The Jason Bartlett Experiment ended last week with its inevitable failure; the former shortstop aborted his rehab assignment in Fort Myers and retired.
The idea that Bartlett would be a ideal bench component was always illogical. That Ron Gardenhire and Co. were apparently legitimately disappointed that the notion has to be abandoned may illustrate a significant blind spot in the organization.
To be sure, Bartlett’s brief presence on the major league roster probably didn’t cost the Twins any games. They won the one contest in which he had extended playing time (and in which the flow of the game kept finding him, consistently to the Twins’ detriment).
Dave St. Peter, the Twins president, dismissed on Twitter the vocal dismay when Bartlett was named to the Opening Day roster. Why, he wondered, so much displeasure over the 25th man on the roster?
Because of what it said about the organization’s evaluation skills. Set aside Bartlett’s dismal spring training stats. Bartlett is 34, hadn’t played on any level since April 2012, had played one major league game at a position other than shortstop, and, with the singular and fluky exception of 2009, had always been a below-average hitter.
And this is the skill set that Gardenhire saw as comparable to the Tampa Bay Rays’ set of Swiss utility knife players.
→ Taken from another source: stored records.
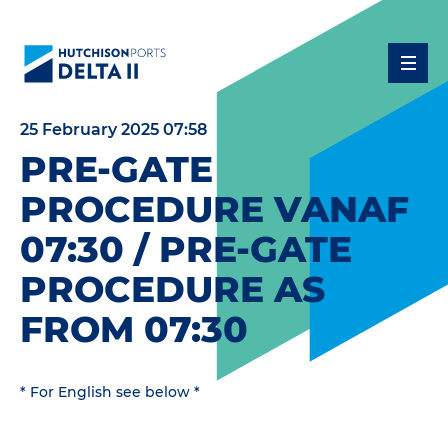
25 February 2025 07:58
PRE-GATE
PROCEDURE VANAF
07:30 / PRE-GATE
PROCEDURE AS
FROM 07:30
* For English see below *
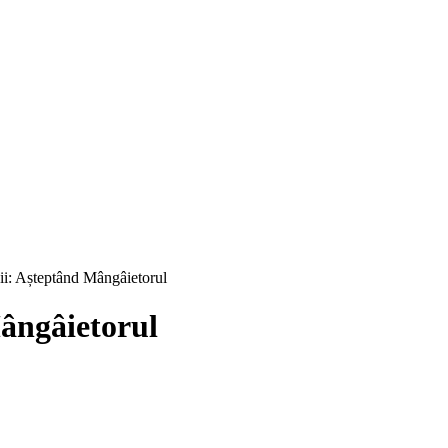
ii: Așteptând Mângâietorul
ângâietorul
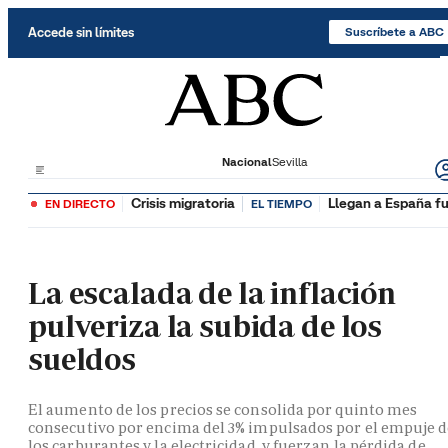
Saltar al contenido
Accede sin límites
Suscríbete a ABC
Nacional
Sevilla
Crisis migratoria
Llegan a España fu
EN DIRECTO
EL TIEMPO
La escalada de la inflación
pulveriza la subida de los
sueldos
El aumento de los precios se consolida por quinto mes
consecutivo por encima del 3% impulsados por el empuje 
los carburantes y la electricidad, y fuerzan la pérdida de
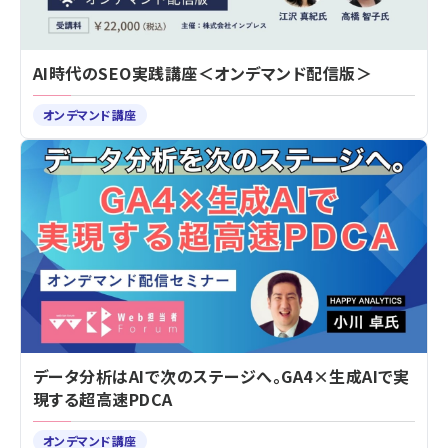
AI時代のSEO実践講座＜オンデマンド配信版＞
オンデマンド講座
データ分析はAIで次のステージへ。GA4×生成AIで実
現する超高速PDCA
オンデマンド講座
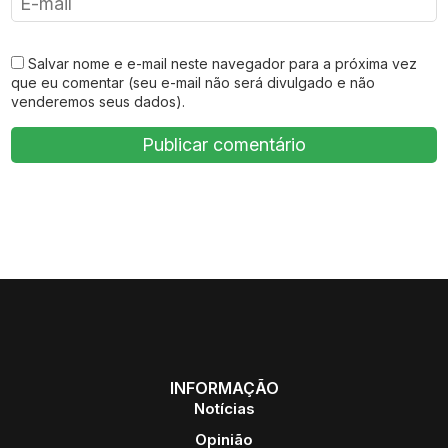
Salvar nome e e-mail neste navegador para a próxima vez
que eu comentar (seu e-mail não será divulgado e não
venderemos seus dados).
INFORMAÇÃO
Notícias
Opinião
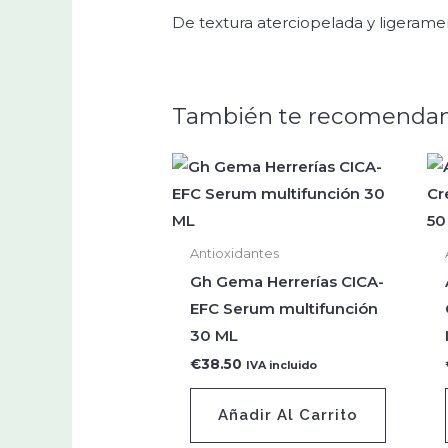
De textura aterciopelada y ligerame
También te recomenda
Antioxidantes
Gh Gema Herrerías CICA-
EFC Serum multifunción
30 ML
€
38.50
IVA incluido
Añadir Al Carrito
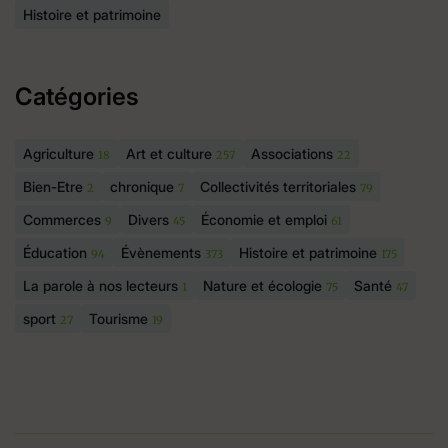
Histoire et patrimoine
Catégories
Agriculture
Art et culture
Associations
18
257
22
Bien-Etre
chronique
Collectivités territoriales
2
7
79
Commerces
Divers
Économie et emploi
9
45
61
Éducation
Évènements
Histoire et patrimoine
94
373
175
La parole à nos lecteurs
Nature et écologie
Santé
1
75
47
sport
Tourisme
27
19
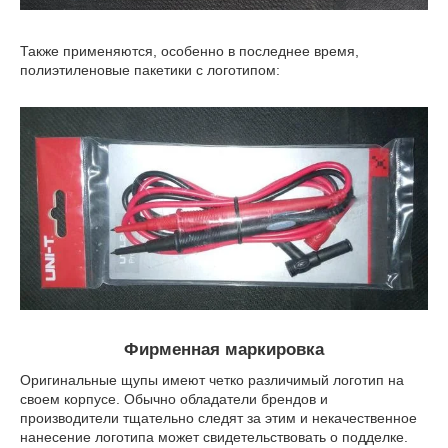
Также применяются, особенно в последнее время,
полиэтиленовые пакетики с логотипом:
Фирменная маркировка
Оригинальные щупы имеют четко различимый логотип на
своем корпусе. Обычно обладатели брендов и
производители тщательно следят за этим и некачественное
нанесение логотипа может свидетельствовать о подделке.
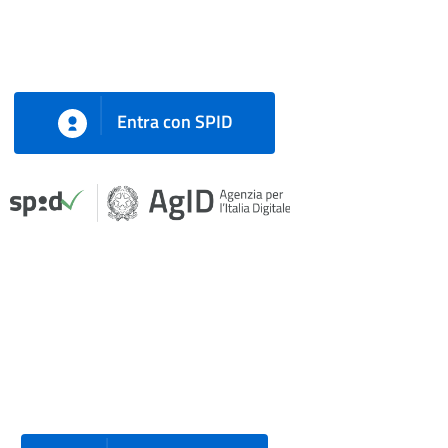
Entra con SPID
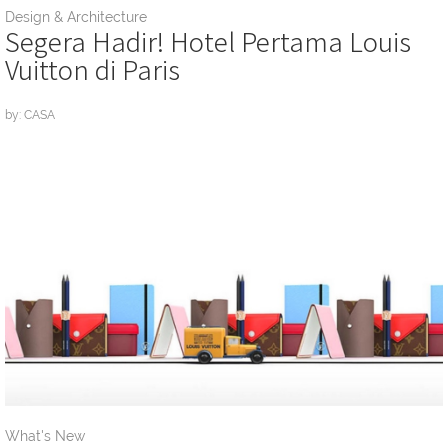
Design & Architecture
Segera Hadir! Hotel Pertama Louis
Vuitton di Paris
by: CASA
What's New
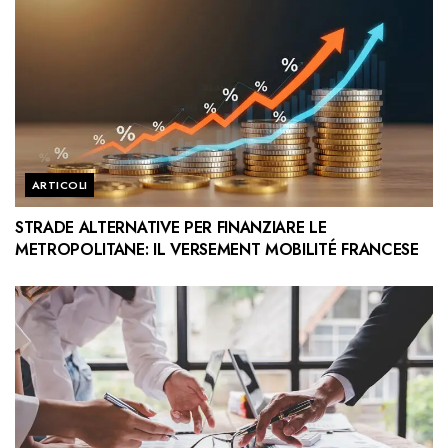
ARTICOLI
STRADE ALTERNATIVE PER FINANZIARE LE
METROPOLITANE: IL VERSEMENT MOBILITÉ FRANCESE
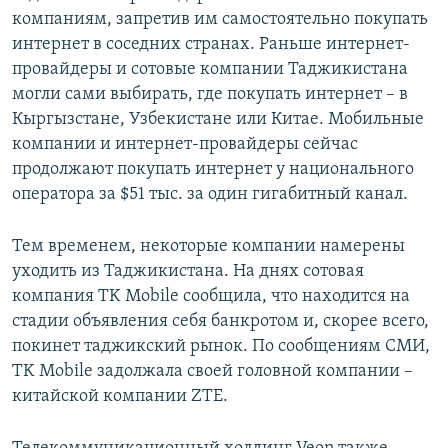
компаниям, запретив им самостоятельно покупать
интернет в соседних странах. Раньше интернет-
провайдеры и сотовые компании Таджикистана
могли сами выбирать, где покупать интернет – в
Кыргызстане, Узбекистане или Китае. Мобильные
компании и интернет-провайдеры сейчас
продолжают покупать интернет у национального
оператора за $51 тыс. за один гигабитный канал.
Тем временем, некоторые компании намерены
уходить из Таджикистана. На днях сотовая
компания TK Mobile сообщила, что находится на
стадии объявления себя банкротом и, скорее всего,
покинет таджикский рынок. По сообщениям СМИ,
TK Mobile задолжала своей головной компании –
китайской компании ZTE.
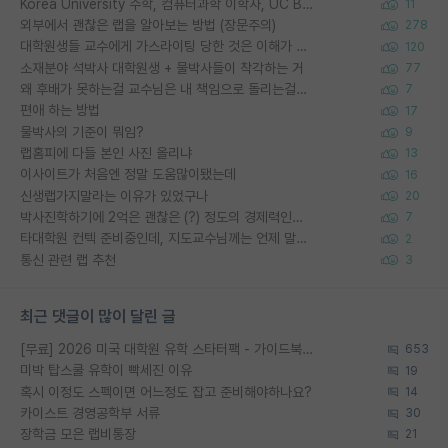
Korea University 수학, 컴퓨터과학 이학사, UC Berkeley 산업공학 대학원 공학박사가 되는 것은 쉽지 않겠죠?
11
외부에서 괜찮은 랩을 알아보는 방법 (장문주의)
278
대학원생들 교수에게 가스라이팅 당한 것은 이해가 갑니다. 안타깝네요.
120
소재분야 석박사 대학원생 + 물박사들이 착각하는 거
77
왜 후배가 못하는걸 교수님은 내 책임으로 돌리는걸까요?
7
편애 하는 방법
17
물박사의 기준이 뭐임?
9
랩홈피에 다들 본인 사진 올리냐
13
이사이트가 처음엔 정말 도움많이됐는데
16
신생랩가지말라는 이유가 있었구나
20
박사진학하기에 2억은 괜찮은 (?) 정도의 경제력인가요
7
타대학원 컨텍 준비중인데, 지도교수님께는 언제 말씀드려야 할까요?
2
통신 관련 랩 추천
3
최근 댓글이 많이 달린 글
[무료] 2026 미국 대학원 유학 스타터팩 - 가이드북 & 합격자 컨택메일 템플릿
653
미박 탑스쿨 유학이 빡세진 이유
19
혹시 이정도 스펙이면 어느정도 잡고 준비해야하나요?
14
카이스트 경영공학부 서류
30
장학금 모은 랩비통장
21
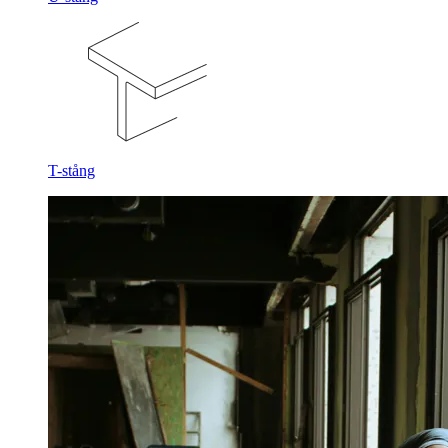
T-stång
Seriously?
Gardenhire, understandably, would like what Joe Maddon has with the Rays — a collection of multi-position players who field well enough to play in the middle of the diamond without killing the pitchers and who hit well enough to fill a corner position, at least in a part-time role.
There’s been a long line of “superutility players” over the years. Cesar Tovar was one such for the Twins in the 1960s — Tovar was almost always in the lineup, but seldom at the same position for many games in a row. Tony Phillips was a standout in the 1990s in a similar role for several teams. Ben Zobrist of the Rays has made two All-Star teams.